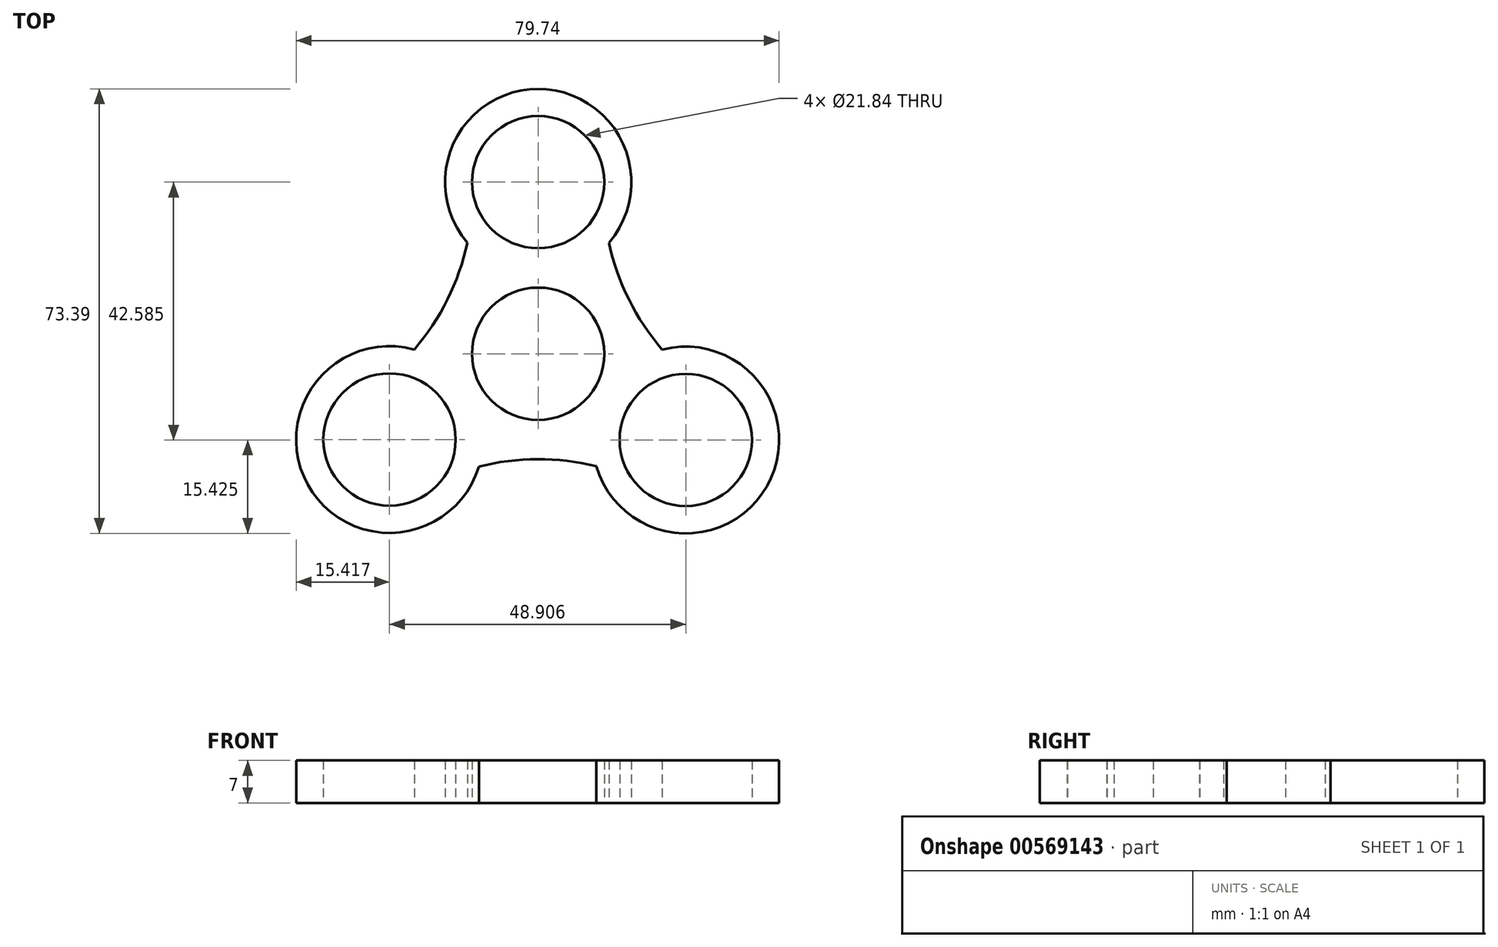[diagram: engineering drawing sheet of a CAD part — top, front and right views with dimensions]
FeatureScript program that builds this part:
annotation { "Feature Type Name" : "Feature", "Feature Type Description" : "" }
export const myFeature = defineFeature(function(context is Context, id is Id, definition is map)
    precondition{}
    {
        {
            var Q0;
            Q0=qCreatedBy(makeId("Top.planeOp"),FACE);
            var sketch = newSketch(context, id + "F0", { "sketchPlane" : qUnion([Q0])});
            skCircle(sketch, "E0", {"center": v(0, 0) * mm, "radius": 10.92 * mm});
            skCircle(sketch, "E1.1.0", {"center": v(24.36, -14.25) * mm, "radius": 10.92 * mm});
            skCircle(sketch, "E1.2.0", {"center": v(-24.54, -14.17) * mm, "radius": 10.92 * mm});
            skPoint(sketch, "E1.center", {"position": v(-0.07, 0) * mm});
            skArc(sketch, "E2", {"start": v(9.57, -18.58) * mm, "mid": v(-0.11, -17.42) * mm, "end": v(-9.78, -18.63) * mm});
            skArc(sketch, "E3", {"start": v(10.82, 28.34) * mm, "mid": v(10.8, 28) * mm, "end": v(10.8, 27.64) * mm});
            skArc(sketch, "E4", {"start": v(-20.47, 0.7) * mm, "mid": v(-14.97, 8.98) * mm, "end": v(-11.69, 18.35) * mm});
            skArc(sketch, "E5", {"start": v(11.69, 18.35) * mm, "mid": v(0, 43.72) * mm, "end": v(-11.69, 18.35) * mm});
            skArc(sketch, "E6", {"start": v(-20.47, 0.7) * mm, "mid": v(-38.04, -21.63) * mm, "end": v(-9.78, -18.63) * mm});
            skArc(sketch, "E7", {"start": v(9.57, -18.58) * mm, "mid": v(37.78, -21.85) * mm, "end": v(20.49, 0.68) * mm});
            skArc(sketch, "E8.trimOffspring", {"start": v(-10.8, 27.64) * mm, "mid": v(-10.8, 27.96) * mm, "end": v(-10.82, 28.28) * mm});
            skArc(sketch, "E9.trimOffspring", {"start": v(11.69, 18.35) * mm, "mid": v(14.98, 8.96) * mm, "end": v(20.49, 0.68) * mm});
            skCircle(sketch, "E10", {"center": v(0, 28.34) * mm, "radius": 10.92 * mm});
            skSolve(sketch);
        }
        {
            var Q0;
            Q0 = qSketchRegion(id + "F0", true);
            extrude(context, id + "F1", {"entities" : qUnion([Q0]), "depth" : 7 * mm, "offsetDistance" : 25 * mm});
        }
    });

**OBJECTIVE**
Return the entries word for word, from their first line through the line that contains "v(24.36, -14.25) *", including both of those lines. Leave the pictures out of your answer.

**SOLUTION FOR THIS TASK**
[diagram: engineering drawing sheet of a CAD part — top, front and right views with dimensions]
FeatureScript program that builds this part:
annotation { "Feature Type Name" : "Feature", "Feature Type Description" : "" }
export const myFeature = defineFeature(function(context is Context, id is Id, definition is map)
    precondition{}
    {
        {
            var Q0;
            Q0=qCreatedBy(makeId("Top.planeOp"),FACE);
            var sketch = newSketch(context, id + "F0", { "sketchPlane" : qUnion([Q0])});
            skCircle(sketch, "E0", {"center": v(0, 0) * mm, "radius": 10.92 * mm});
            skCircle(sketch, "E1.1.0", {"center": v(24.36, -14.25) * mm, "radius": 10.92 * mm});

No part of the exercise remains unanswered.